La sociedad competitiva y exigente en la que vivimos
impone sus rígidas leyes y ahoga la libertad del ser humano. Una de sus cadenas
más perversas es el canon de belleza impuesto, que sacraliza un cuerpo
perfecto, delgado y ágil identificado, de manera perversa, con el éxito y el
prestigio.
Los medios se encargan de recordarnos, en cuanto llegan
los primeros calores, que nuestros cuerpos no están presentables, según sus
malvadas normas, y nos convencen de la necesidad de castigarnos con
dietas y gimnasios que nos lleven a la soñada perfección, que dictan ellos.
La sociedad usa
una vez más sus armas de modo sibilino y nos esclaviza con criterios estéticos
que nos hacen odiar nuestros cuerpos y horrorizarnos por el paso del tiempo.

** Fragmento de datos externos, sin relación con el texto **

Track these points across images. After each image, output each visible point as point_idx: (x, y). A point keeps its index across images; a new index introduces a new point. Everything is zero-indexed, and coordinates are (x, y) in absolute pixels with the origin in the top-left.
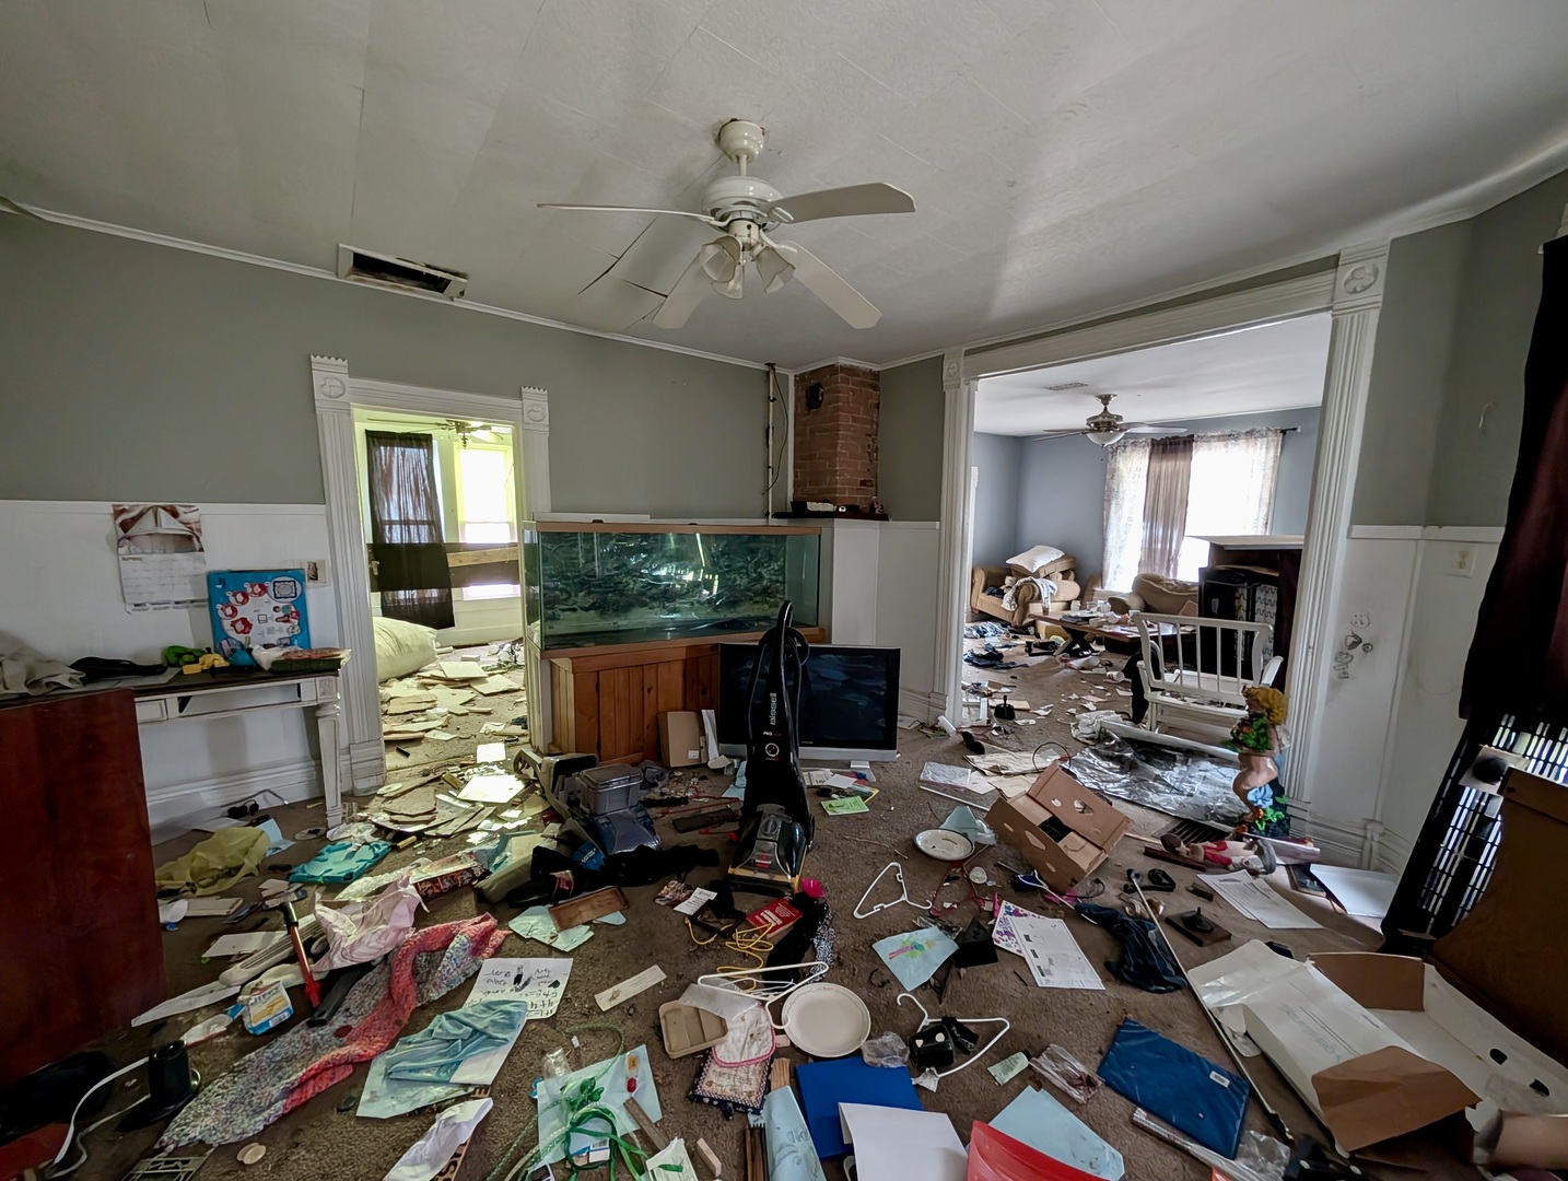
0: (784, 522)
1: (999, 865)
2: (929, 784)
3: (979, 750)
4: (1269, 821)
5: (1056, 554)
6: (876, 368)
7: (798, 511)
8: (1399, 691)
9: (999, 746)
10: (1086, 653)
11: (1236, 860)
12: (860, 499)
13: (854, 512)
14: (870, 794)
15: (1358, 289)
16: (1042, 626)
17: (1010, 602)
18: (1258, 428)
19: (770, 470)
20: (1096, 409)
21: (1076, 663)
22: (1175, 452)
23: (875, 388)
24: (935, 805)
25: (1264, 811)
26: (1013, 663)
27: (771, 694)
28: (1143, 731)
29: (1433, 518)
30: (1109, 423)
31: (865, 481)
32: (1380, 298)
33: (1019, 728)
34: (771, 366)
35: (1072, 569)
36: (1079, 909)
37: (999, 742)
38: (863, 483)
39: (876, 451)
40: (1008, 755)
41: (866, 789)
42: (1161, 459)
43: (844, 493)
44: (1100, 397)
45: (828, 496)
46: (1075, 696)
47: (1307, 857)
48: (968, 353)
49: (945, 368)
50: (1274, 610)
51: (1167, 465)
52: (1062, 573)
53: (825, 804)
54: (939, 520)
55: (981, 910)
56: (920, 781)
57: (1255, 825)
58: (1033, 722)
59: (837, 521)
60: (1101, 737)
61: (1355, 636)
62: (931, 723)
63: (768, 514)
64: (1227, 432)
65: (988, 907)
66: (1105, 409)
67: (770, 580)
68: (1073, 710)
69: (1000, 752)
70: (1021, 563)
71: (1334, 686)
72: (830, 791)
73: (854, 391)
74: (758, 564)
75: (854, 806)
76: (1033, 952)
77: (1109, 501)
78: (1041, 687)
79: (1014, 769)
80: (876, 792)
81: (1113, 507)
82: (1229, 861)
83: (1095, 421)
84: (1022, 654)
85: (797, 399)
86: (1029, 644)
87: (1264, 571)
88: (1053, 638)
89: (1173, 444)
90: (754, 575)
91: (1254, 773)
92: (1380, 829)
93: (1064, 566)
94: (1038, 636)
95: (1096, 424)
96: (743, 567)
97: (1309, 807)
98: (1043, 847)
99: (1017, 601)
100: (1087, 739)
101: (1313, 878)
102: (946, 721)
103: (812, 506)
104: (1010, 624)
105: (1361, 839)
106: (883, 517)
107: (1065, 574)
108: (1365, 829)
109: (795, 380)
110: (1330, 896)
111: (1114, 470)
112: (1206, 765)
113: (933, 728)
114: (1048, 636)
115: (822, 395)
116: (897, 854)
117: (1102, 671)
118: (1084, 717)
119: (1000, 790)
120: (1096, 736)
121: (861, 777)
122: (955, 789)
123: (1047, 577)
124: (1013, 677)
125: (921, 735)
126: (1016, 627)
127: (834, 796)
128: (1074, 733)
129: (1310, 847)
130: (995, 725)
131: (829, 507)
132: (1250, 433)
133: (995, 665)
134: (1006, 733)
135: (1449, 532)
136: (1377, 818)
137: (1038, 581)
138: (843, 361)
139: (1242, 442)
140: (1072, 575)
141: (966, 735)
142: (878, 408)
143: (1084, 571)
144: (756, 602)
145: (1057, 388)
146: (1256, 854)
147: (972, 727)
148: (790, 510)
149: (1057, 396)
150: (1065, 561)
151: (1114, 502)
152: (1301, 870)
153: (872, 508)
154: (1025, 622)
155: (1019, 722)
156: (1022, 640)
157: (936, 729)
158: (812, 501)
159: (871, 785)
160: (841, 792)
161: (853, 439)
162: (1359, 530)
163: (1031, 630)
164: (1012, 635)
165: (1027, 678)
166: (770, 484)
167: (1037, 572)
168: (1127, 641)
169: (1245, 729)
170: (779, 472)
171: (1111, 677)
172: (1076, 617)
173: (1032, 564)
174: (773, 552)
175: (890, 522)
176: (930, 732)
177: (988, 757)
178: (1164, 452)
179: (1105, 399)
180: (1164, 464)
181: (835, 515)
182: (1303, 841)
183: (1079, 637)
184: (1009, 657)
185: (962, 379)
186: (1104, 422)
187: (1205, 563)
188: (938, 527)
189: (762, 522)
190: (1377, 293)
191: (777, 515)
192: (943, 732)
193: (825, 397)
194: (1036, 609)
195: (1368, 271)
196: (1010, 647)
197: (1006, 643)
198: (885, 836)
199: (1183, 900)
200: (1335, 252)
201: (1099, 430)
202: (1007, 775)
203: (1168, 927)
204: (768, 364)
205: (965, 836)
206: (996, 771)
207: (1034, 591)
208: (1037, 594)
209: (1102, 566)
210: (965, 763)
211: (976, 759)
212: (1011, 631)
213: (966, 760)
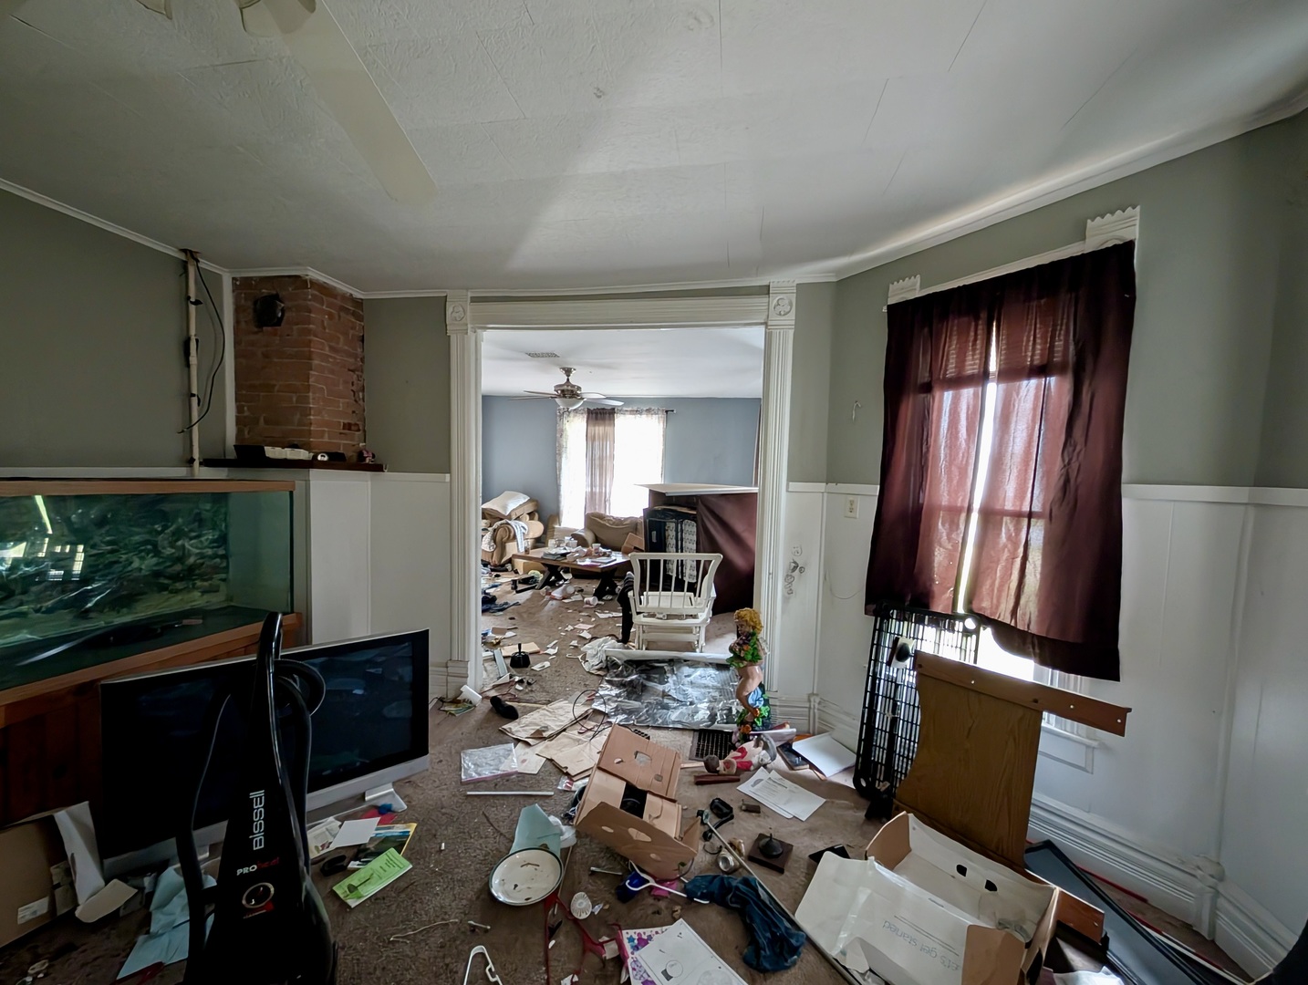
0: (221, 473)
1: (593, 872)
2: (476, 783)
3: (512, 715)
4: (764, 717)
5: (523, 499)
6: (358, 294)
7: (249, 456)
8: (820, 599)
9: (528, 702)
10: (561, 583)
11: (755, 761)
12: (345, 445)
13: (337, 461)
14: (405, 834)
15: (782, 313)
16: (519, 564)
17: (489, 543)
18: (653, 408)
19: (195, 400)
20: (562, 379)
21: (557, 593)
22: (604, 419)
23: (360, 318)
24: (492, 812)
25: (760, 709)
26: (506, 603)
27: (253, 795)
28: (636, 651)
29: (831, 478)
30: (572, 391)
31: (350, 425)
32: (793, 322)
33: (535, 674)
34: (191, 254)
35: (536, 511)
36: (691, 893)
37: (527, 697)
38: (348, 426)
39: (363, 390)
40: (542, 712)
41: (398, 829)
42: (594, 426)
43: (322, 437)
44: (564, 369)
45: (296, 440)
46: (570, 628)
47: (788, 738)
48: (475, 300)
49: (449, 310)
50: (695, 538)
51: (599, 430)
52: (529, 514)
53: (341, 889)
54: (449, 472)
55: (604, 961)
56: (462, 784)
57: (754, 722)
58: (547, 664)
59: (313, 472)
60: (609, 665)
61: (795, 562)
62: (451, 695)
63: (191, 461)
64: (635, 409)
65: (610, 951)
66: (568, 380)
67: (202, 556)
68: (574, 643)
69: (532, 710)
70: (495, 508)
71: (786, 600)
72: (343, 858)
73: (331, 316)
74: (179, 534)
75: (389, 869)
76: (665, 973)
77: (560, 455)
78: (537, 623)
79: (554, 727)
80: (412, 828)
81: (563, 459)
82: (750, 763)
83: (562, 388)
84: (509, 592)
85: (238, 310)
86: (514, 582)
87: (685, 510)
88: (532, 573)
89: (601, 415)
90: (169, 551)
91: (750, 680)
92: (818, 700)
93: (530, 508)
94: (516, 572)
95: (563, 391)
96: (146, 542)
97: (777, 695)
98: (649, 839)
99: (495, 542)
100: (598, 670)
101: (797, 755)
102: (470, 691)
103: (272, 452)
104: (489, 563)
105: (807, 710)
106: (377, 468)
107: (531, 515)
108: (809, 701)
109: (234, 284)
110: (813, 767)
111: (562, 431)
112: (686, 670)
113: (455, 702)
114: (526, 571)
115: (283, 311)
116: (473, 929)
117: (578, 597)
118: (589, 648)
119: (551, 760)
120: (604, 665)
121: (384, 812)
122: (506, 779)
123: (518, 518)
124: (511, 619)
125: (444, 715)
126: (495, 566)
127: (353, 865)
128: (586, 667)
129: (787, 730)
130: (517, 679)
131: (303, 454)
132: (648, 411)
133: (490, 608)
134: (529, 684)
135: (843, 487)
136: (815, 692)
137: (512, 523)
138: (313, 274)
139: (644, 416)
140: (537, 515)
141: (495, 700)
142: (363, 341)
143: (545, 512)
144: (177, 592)
145: (534, 355)
146: (763, 749)
147: (494, 687)
148: (232, 454)
149: (535, 362)
150: (530, 504)
151: (564, 456)
152: (786, 748)
153: (361, 456)
154: (503, 560)
155: (537, 667)
156: (506, 579)
157: (459, 702)
158: (274, 445)
159: (403, 818)
160: (363, 853)
161: (332, 372)
162: (795, 486)
163: (509, 567)
164: (495, 574)
165: (525, 617)
166: (195, 417)
167: (510, 515)
168: (599, 571)
169: (745, 647)
170: (210, 401)
171: (588, 603)
172: (556, 554)
173: (505, 507)
174: (205, 515)
175: (386, 474)
176: (452, 708)
177: (525, 719)
178: (596, 419)
179: (568, 372)
180: (597, 428)
181: (312, 464)
182: (782, 726)
183: (553, 571)
184: (501, 596)
185: (469, 326)
186: (568, 390)
187: (646, 506)
188: (448, 479)
189: (181, 472)
190: (791, 319)
191: (207, 462)
192: (469, 704)
193: (287, 315)
194: (512, 549)
195: (787, 302)
196: (496, 586)
197: (491, 584)
198: (447, 904)
199: (745, 824)
200: (767, 284)
201: (564, 396)
202: (551, 737)
203: (754, 865)
204: (185, 251)
205: (545, 848)
206: (539, 736)
207: (510, 532)
208: (512, 535)
209: (558, 507)
210: (503, 737)
211: (512, 727)
212: (492, 570)
213: (503, 732)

Nos están vendiendo apariencias. No puede reducirse al ser humano a una mera
imagen. Pero, las relaciones personales, sobre todo en medios urbanos, se
reducen a encuentros fugaces en los que las apariencias pueden llegar a
eclipsar la esencia de los sentimientos. De este modo nos convierten en objetos
perecederos, con fecha de caducidad.
Nuestro mundo ha ganado, por fortuna, la batalla a la
edad. Pero se niega, paradójicamente a aceptar el envejecimiento. La
sacralización de la juventud y la perfección a toda costa no es más que otra
cadena añadida a las que lastran la libertad de las personas. Nada hay más
gratificante que aceptar dignamente la propia imagen y el proceso vital. Es
patético, y suele resultar ridículo, intentar negarlo, pretendiendo evitar lo
inevitable. No dejemos que nos amarguen la vida, ni tampoco los veranos en
nombre de oscuros intereses y figuras imposibles. Seamos libres.